Лучше вышло с привлечением повстанческих кадров на борьбу с поляками и белыми: неудачная война с Польшей и упорные тяжелые бои за Крым потребовали экстренного пополнения РККА. В патриотическом порыве, а также понимая, что с возможностью вольно существовать в качестве боевых отрядов в тылу большевиков покончено, во второй половине 1920 года около 15 тыс. экс-партизан стали красноармейцами и были отправлены на врангелевский и польский фронты[2601]

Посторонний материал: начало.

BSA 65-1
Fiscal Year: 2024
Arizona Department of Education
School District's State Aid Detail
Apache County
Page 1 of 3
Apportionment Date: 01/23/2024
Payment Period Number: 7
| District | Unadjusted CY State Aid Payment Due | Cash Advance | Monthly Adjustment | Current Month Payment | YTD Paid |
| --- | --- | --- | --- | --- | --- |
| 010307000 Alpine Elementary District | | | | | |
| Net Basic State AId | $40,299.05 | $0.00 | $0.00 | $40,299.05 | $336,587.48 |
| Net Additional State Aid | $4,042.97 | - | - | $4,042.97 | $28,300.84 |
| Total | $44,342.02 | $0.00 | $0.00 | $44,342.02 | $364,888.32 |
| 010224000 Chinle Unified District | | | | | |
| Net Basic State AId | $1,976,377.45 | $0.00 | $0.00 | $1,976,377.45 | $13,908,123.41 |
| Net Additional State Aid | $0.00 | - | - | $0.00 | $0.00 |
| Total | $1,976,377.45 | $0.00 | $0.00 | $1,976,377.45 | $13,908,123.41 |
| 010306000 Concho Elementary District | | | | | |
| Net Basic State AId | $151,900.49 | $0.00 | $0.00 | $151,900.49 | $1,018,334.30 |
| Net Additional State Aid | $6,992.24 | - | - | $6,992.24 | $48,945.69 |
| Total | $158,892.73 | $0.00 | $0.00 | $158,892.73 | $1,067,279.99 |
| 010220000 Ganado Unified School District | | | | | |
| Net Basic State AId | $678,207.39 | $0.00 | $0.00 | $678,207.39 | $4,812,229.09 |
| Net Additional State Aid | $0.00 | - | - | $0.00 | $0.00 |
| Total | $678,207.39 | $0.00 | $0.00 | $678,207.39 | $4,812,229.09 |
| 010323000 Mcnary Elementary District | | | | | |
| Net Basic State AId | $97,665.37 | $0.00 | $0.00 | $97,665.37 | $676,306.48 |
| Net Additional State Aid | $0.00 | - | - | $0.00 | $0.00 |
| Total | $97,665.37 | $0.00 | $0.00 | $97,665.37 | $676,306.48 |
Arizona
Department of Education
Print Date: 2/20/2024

. Власти, формируя части из повстанцев-добровольцев, вместе с тем опасались сосредоточивать их массы в губернских центрах. Так, президиум Алтайского губоргбюро РКП(б) 22 мая того же года, обсудив доклад видного партизана Ф. И. Архипова о формировании партизанского полка, постановил признать «политически нецелесообразным формирование полка партизан в Барнауле, а целесообразнее в каком-либо другом месте»[2602].Сибирские власти старались держать партизан в ежовых рукавицах. Часть повстанческих главарей приняла эту политику, другая – сопротивлялась. Мамонтовец Р. П. Захаров, являясь врид командира 1‐го запасного Алтайского полка, был уволен из РККА с 19 февраля 1920 года. По мемуарам Захарова, уже в апреле его бывший полк, состоявший в основном из крестьян Боровской, Воронихинской, Новичихинской и Зеркальской волостей и переброшенный в Семипалатинск, почти весь разбежался с оружием, после чего «пошли брожения партизан в селах». По дороге в Барнаул один из видных партизан сказал Захарову, что «ребятки» готовятся восставать против регулярных частей РККА. В Барнауле Захаров встретился со своим преемником в запасном полку Н. Н. Кожиным и командиром 3‐го Бутырского полка Н. И. Кашировым, обнаружив у них сильное недовольство советскими порядками. Они предложили Захарову пройтись по учреждениям: «Сам узнаеш[ь,] как на тебя посмотрят».
В губревкоме Захаров, общаясь с Е. Мамонтовым, И. Громовым, Ф. Архиповым, рассказал про настроения Кожина и Каширова. После этого Кожина, Каширова и Д. Блынского вызвали в губревком, где Игнатий Громов двум последним «сделал нотацию» насчет того, что они «немножко заблудились». А Кожин, проигнорировавший приглашение, на другой день был арестован и отпущен после разговора Захарова с главой губревкома В. Аристовым. Зато вскоре были арестованы Ф. Д. Плотников и Сопин, хотя последнего почти сразу освободили, причем Захаров ходатайствовал и за него[2603]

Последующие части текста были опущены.